À Kamloops, je passe la nuit à l’hôtel, tout est organisé, je n’ai rien à faire et je peux en profiter pleinement. Le lendemain matin, nous repartons à la gare avec les autres passagers, où nous poursuivrons notre voyage avec le Rocky Mountaineer jusqu’à Jasper. Après un délicieux petit déjeuner de saumon et d’œufs, je prends l’air frais sur la plate-forme extérieure, dont une est installée au bout de la voiture. D’ici, on peut encore mieux observer la nature, on peut apercevoir les animaux et surtout, on peut prendre des photos sans qu’une fenêtre bloque la vue. Ce matin, je dois mettre une veste épaisse, nous avons gagné en mètres d’altitude et il fait froid. Tout d’un coup, mes compagnons australiens se précipitent vers moi sur la plate-forme - il neige.
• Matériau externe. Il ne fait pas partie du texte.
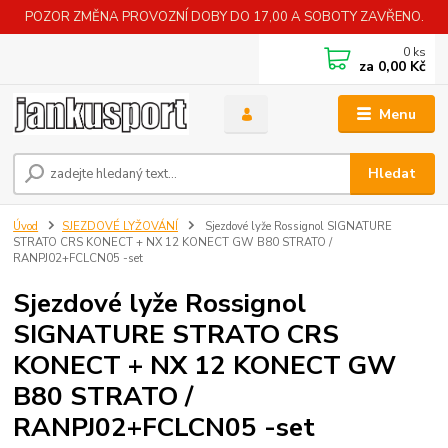
POZOR ZMĚNA PROVOZNÍ DOBY DO 17,00 A SOBOTY ZAVŘENO.
0
ks
za
0,00 Kč
Menu
Hledat
Úvod
SJEZDOVÉ LYŽOVÁNÍ
Sjezdové lyže Rossignol SIGNATURE
STRATO CRS KONECT + NX 12 KONECT GW B80 STRATO /
RANPJ02+FCLCN05 -set
Sjezdové lyže Rossignol
SIGNATURE STRATO CRS
KONECT + NX 12 KONECT GW
B80 STRATO /
RANPJ02+FCLCN05 -set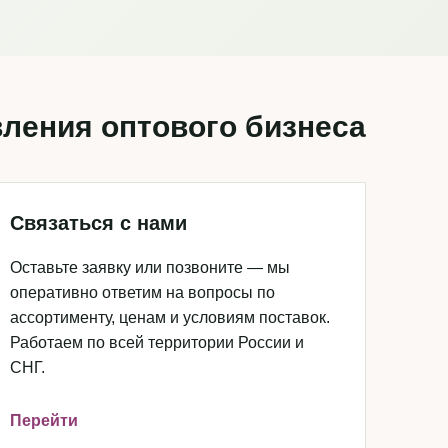
ления оптового бизнеса
Связаться с нами
Оставьте заявку или позвоните — мы
оперативно ответим на вопросы по
ассортименту, ценам и условиям поставок.
Работаем по всей территории России и
СНГ.
Перейти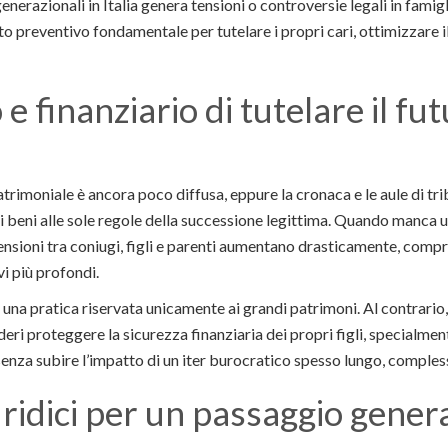
enerazionali in Italia genera tensioni o controversie legali in fami
 preventivo fondamentale per tutelare i propri cari, ottimizzare il c
 e finanziario di tutelare il fu
 patrimoniale è ancora poco diffusa, eppure la cronaca e le aule di 
pri beni alle sole regole della successione legittima. Quando manca 
rensioni tra coniugi, figli e parenti aumentano drasticamente, comp
i più profondi.
 una pratica riservata unicamente ai grandi patrimoni. Al contrario, 
deri proteggere la sicurezza finanziaria dei propri figli, specialmen
enza subire l’impatto di un iter burocratico spesso lungo, comples
uridici per un passaggio gene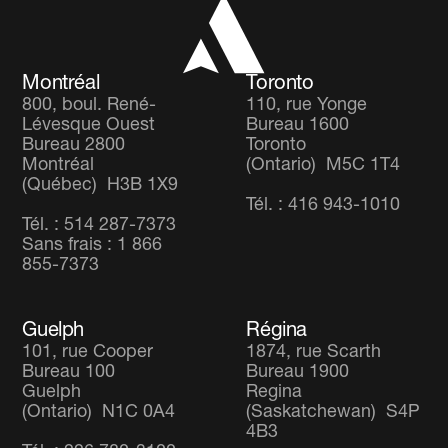
Fonds Équilibré Mondial
Carrières
Fonds d’actions Diversifié Mondial
Montréal
Toronto
800, boul. René-
110, rue Yonge
Lévesque Ouest
Bureau 1600
Bureau 2800
Toronto
Montréal
(Ontario) M5C 1T4
(Québec) H3B 1X9
Tél. : 416 943-1010
Tél. : 514 287-7373
Sans frais : 1 866
855-7373
Guelph
Régina
101, rue Cooper
1874, rue Scarth
Bureau 100
Bureau 1900
Guelph
Regina
(Ontario) N1C 0A4
(Saskatchewan) S4P
4B3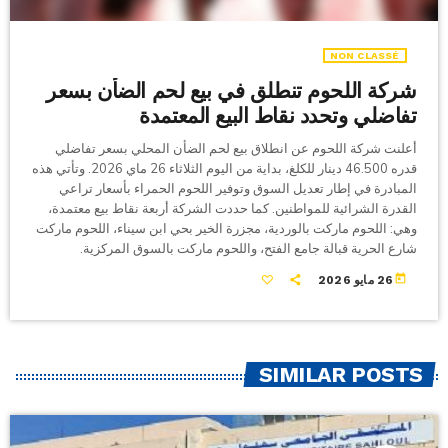
NON CLASSÉ
شركة اللحوم تنطلق في بيع لحم الضأن بسعر
تفاضلي وتحدد نقاط البيع المعتمدة
أعلنت شركة اللحوم عن انطلاق بيع لحم الضأن المحلي بسعر تفاضلي
قدره 46.500 دينار للكلغ، بداية من اليوم الثلاثاء 26 ماي 2026. وتأتي هذه
المبادرة في إطار تعديل السوق وتوفير اللحوم الحمراء بأسعار تراعي
القدرة الشرائية للمواطنين. كما حددت الشركة أربعة نقاط بيع معتمدة،
وهي: اللحوم ماركت بالوردية، مجزرة الخير بحي ابن سيناء، اللحوم ماركت
شارع الحرية قبالة جامع الفتح، واللحوم ماركت بالسوق المركزية.
today
26 مايو 2026
SIMILAR POSTS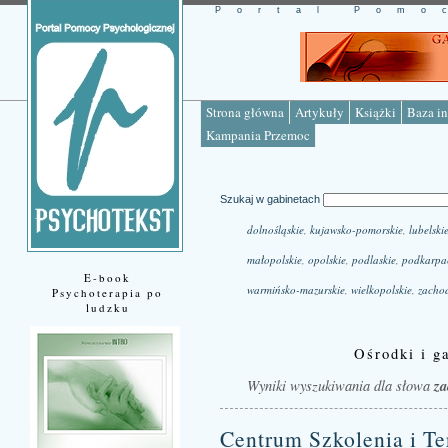
Portal Pomo
Strona główna
Artykuły
Książki
Baza in
Kampania Przemoc
Szukaj w gabinetach
dolnośląskie
,
kujawsko-pomorskie
,
lubelski
małopolskie
,
opolskie
,
podlaskie
,
podkarpa
E-book
warmińsko-mazurskie
,
wielkopolskie
,
zacho
Psychoterapia po
ludzku
Ośrodki i ga
Wyniki wyszukiwania dla słowa
za
Centrum Szkolenia i Te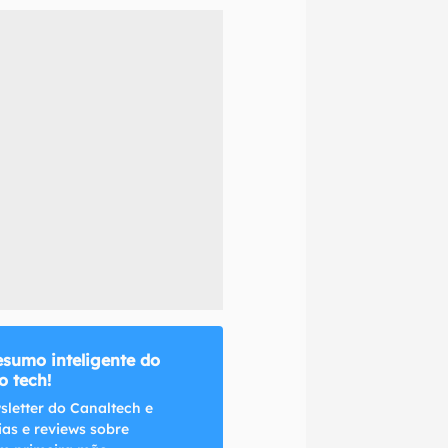
naltech.
esumo inteligente do
 tech!
sletter do Canaltech e
ias e reviews sobre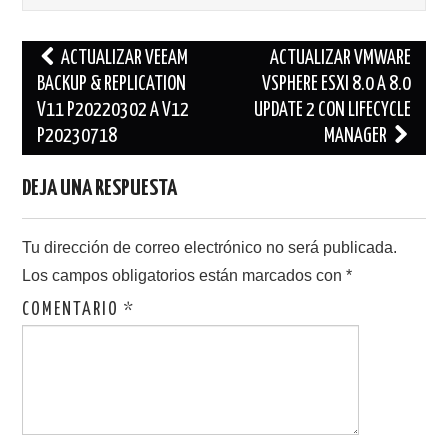
Navegación
ACTUALIZAR VEEAM
ACTUALIZAR VMWARE
de
BACKUP & REPLICATION
VSPHERE ESXI 8.0 A 8.0
V11 P20220302 A V12
UPDATE 2 CON LIFECYCLE
entradas
P20230718
MANAGER
DEJA UNA RESPUESTA
Tu dirección de correo electrónico no será publicada.
Los campos obligatorios están marcados con
*
COMENTARIO
*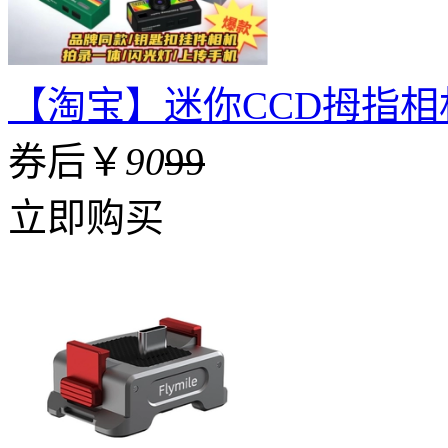
【淘宝】迷你CCD拇指相机
券后￥
90
99
立即购买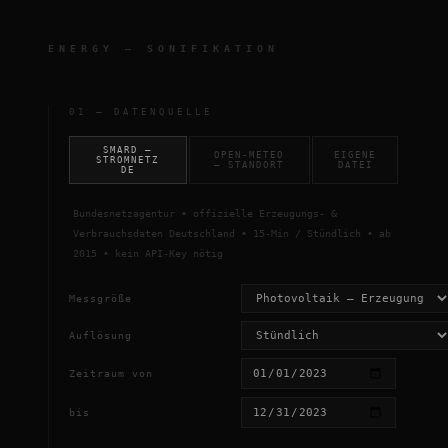
ENERGY — SONIFIKATION
01 — DATENQUELLE
SMARD —
OPEN-METEO
EIGENE
STROMNETZ
— STANDORT
DATEI
DE
Bundesnetzagentur • offizielle Erzeugungs- &
Verbrauchsdaten Deutschland • 15-Min / Stündlich • ab
2015 • kein API-Key nötig
Messgröße
Auflösung
Zeitraum von
bis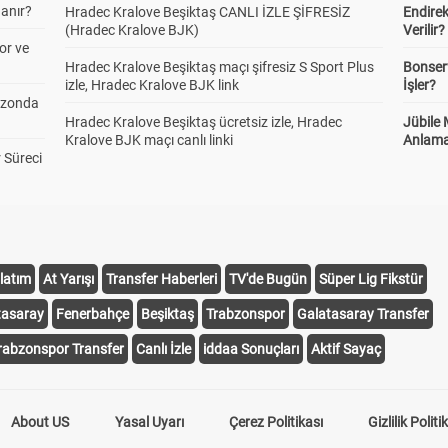
anır?
Hradec Kralove Beşiktaş CANLI İZLE ŞİFRESİZ
Endire
(Hradec Kralove BJK)
Verilir?
or ve
Hradec Kralove Beşiktaş maçı şifresiz S Sport Plus
Bonserv
izle, Hradec Kralove BJK link
İşler?
ezonda
Hradec Kralove Beşiktaş ücretsiz izle, Hradec
Jübile
Kralove BJK maçı canlı linki
Anlama
 Süreci
latım
At Yarışı
Transfer Haberleri
TV'de Bugün
Süper Lig Fikstür
tasaray
Fenerbahçe
Beşiktaş
Trabzonspor
Galatasaray Transfer
rabzonspor Transfer
Canlı İzle
iddaa Sonuçları
Aktif Sayaç
About US
Yasal Uyarı
Çerez Politikası
Gizlilik Politi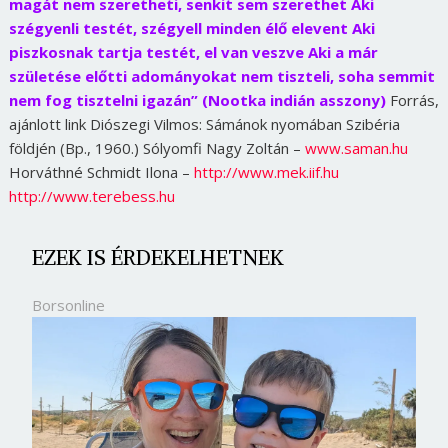
magát nem szeretheti, senkit sem szerethet Aki
szégyenli testét, szégyell minden élő elevent Aki
piszkosnak tartja testét, el van veszve Aki a már
születése előtti adományokat nem tiszteli, soha semmit
nem fog tisztelni igazán” (Nootka indián asszony)
Forrás,
ajánlott link Diószegi Vilmos: Sámánok nyomában Szibéria
földjén (Bp., 1960.) Sólyomfi Nagy Zoltán –
www.saman.hu
Horváthné Schmidt Ilona –
http://www.mek.iif.hu
http://www.terebess.hu
EZEK IS ÉRDEKELHETNEK
Borsonline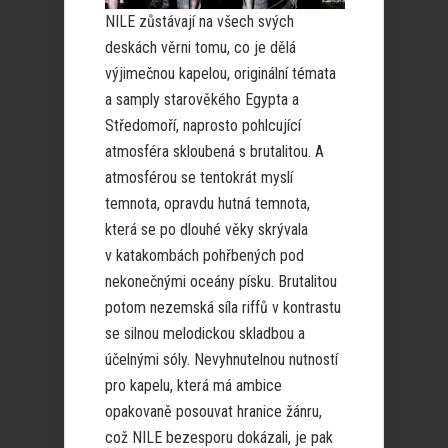
NILE zůstávají na všech svých
deskách věrni tomu, co je dělá
výjimečnou kapelou, originální témata
a samply starověkého Egypta a
Středomoří, naprosto pohlcující
atmosféra skloubená s brutalitou. A
atmosférou se tentokrát myslí
temnota, opravdu hutná temnota,
která se po dlouhé věky skrývala
v katakombách pohřbených pod
nekonečnými oceány písku. Brutalitou
potom nezemská síla riffů v kontrastu
se silnou melodickou skladbou a
účelnými sóly. Nevyhnutelnou nutností
pro kapelu, která má ambice
opakovaně posouvat hranice žánru,
což NILE bezesporu dokázali, je pak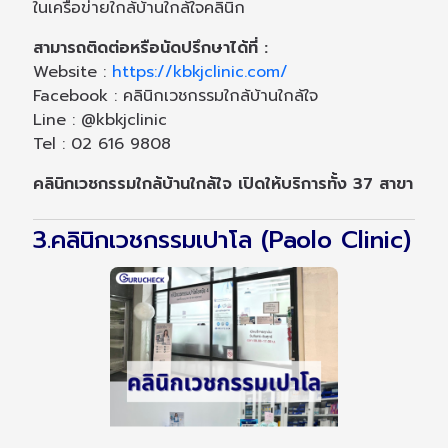
ในเครือข่ายใกล้บ้านใกล้ใจคลินิก
สามารถติดต่อหรือนัดปรึกษาได้ที่ :
Website :
https://kbkjclinic.com/
Facebook : คลินิกเวชกรรมใกล้บ้านใกล้ใจ
Line : @kbkjclinic
Tel : 02 616 9808
คลินิกเวชกรรมใกล้บ้านใกล้ใจ เปิดให้บริการทั้ง 37 สาขา
3.คลินิกเวชกรรมเปาโล (Paolo Clinic)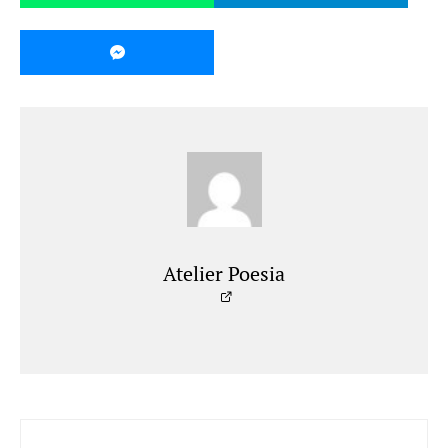
Atelier Poesia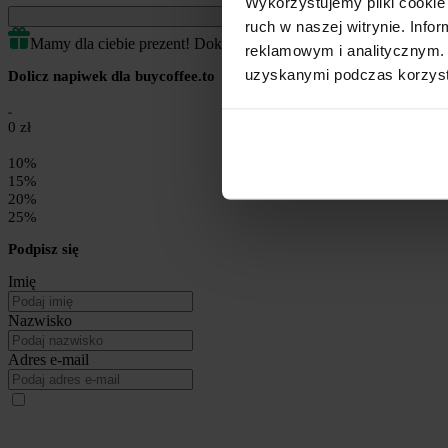
Wykorzystujemy pliki cookie 
Jednorazowe
ruch w naszej witrynie. Inf
Mamy dla ciebie prezent! Dokończ transakcję by odblokować.
reklamowym i analitycznym. 
uzyskanymi podczas korzysta
Dolicz napiwek dla buycoffee.to
0 zł
10%
15%
20%
25%
Podpisz się
Imię
Nazwisko
Adres e-mail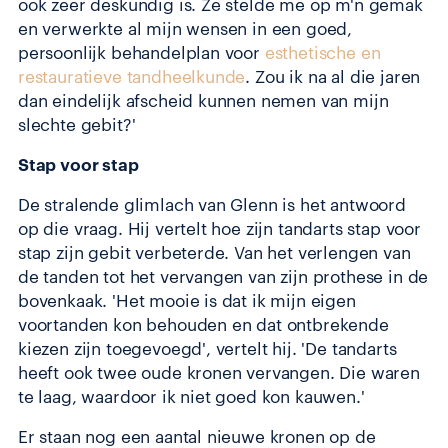
ook zeer deskundig is. Ze stelde me op m'n gemak
en verwerkte al mijn wensen in een goed,
persoonlijk behandelplan voor
esthetische en
restauratieve tandheelkunde
. Zou ik na al die jaren
dan eindelijk afscheid kunnen nemen van mijn
slechte gebit?'
Stap voor stap
De stralende glimlach van Glenn is het antwoord
op die vraag. Hij vertelt hoe zijn tandarts stap voor
stap zijn gebit verbeterde. Van het verlengen van
de tanden tot het vervangen van zijn prothese in de
bovenkaak. 'Het mooie is dat ik mijn eigen
voortanden kon behouden en dat ontbrekende
kiezen zijn toegevoegd', vertelt hij. 'De tandarts
heeft ook twee oude kronen vervangen. Die waren
te laag, waardoor ik niet goed kon kauwen.'
Er staan nog een aantal nieuwe kronen op de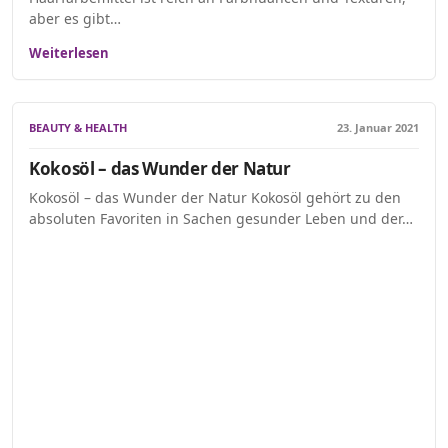
aber es gibt…
Weiterlesen
BEAUTY & HEALTH
23. Januar 2021
Kokosöl – das Wunder der Natur
Kokosöl – das Wunder der Natur Kokosöl gehört zu den
absoluten Favoriten in Sachen gesunder Leben und der…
Le voyage en train décélère — je me sens totalement décontractée, je peux absorber tout ce qui se passe dehors sans être distraite et je suis chouchoutée par un excellent personnel de service qui est à mes petits soins. Et enfin : les motifs de cartes postales se multiplient. Devant les fenêtres du Rocky Mountaineer, les pics enneigés se dressent l’un à côté de l’autre. Des forêts vert foncé encadrent les montagnes, qui ne sont entrecoupées que çà et là par des lacs recouverts de fines couches de glace. Nous sommes maintenant arrivés dans la province de l’Alberta, au cœur des Rocheuses canadiennes.

Le parc national Jasper est le terminus de notre train. Il est temps de prendre congé de ma nouvelle famille multiculturelle, avec qui j’ai pu découvrir le voyage en train sous un tout autre angle. Pour moi, le voyage continue d’ici en autocar, via l’impressionnant Icefields Parkway, jusqu’à Lake Louise, Banff et ensuite jusqu’à Calgary.